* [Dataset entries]
◆ ◆ ◆ ◆
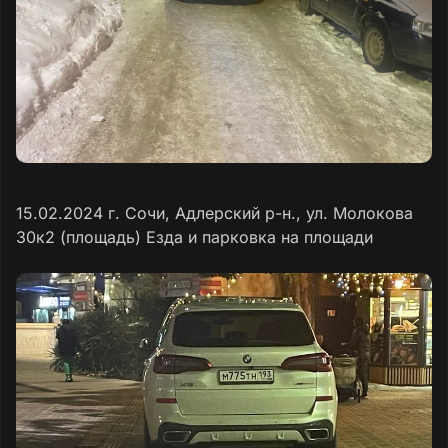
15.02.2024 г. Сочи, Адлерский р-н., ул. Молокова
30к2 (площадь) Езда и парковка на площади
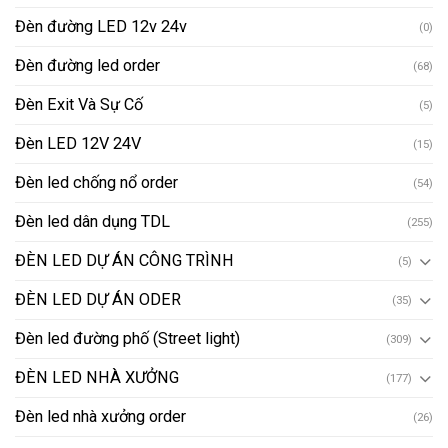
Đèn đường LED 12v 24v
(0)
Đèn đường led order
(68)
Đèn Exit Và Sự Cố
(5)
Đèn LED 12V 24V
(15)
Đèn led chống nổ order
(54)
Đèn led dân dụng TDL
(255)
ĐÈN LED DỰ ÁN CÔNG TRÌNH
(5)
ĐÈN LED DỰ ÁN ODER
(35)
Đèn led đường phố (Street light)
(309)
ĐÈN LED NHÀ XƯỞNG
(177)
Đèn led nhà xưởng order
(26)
◆ ◆ ◆ ◆
Pick out every line of the material above that contains the word "đường". Case counts, so uppercase and lowercase letters do not match each other.

Đèn đường LED 12v 24v
Đèn đường led order
Đèn led đường phố (Street light)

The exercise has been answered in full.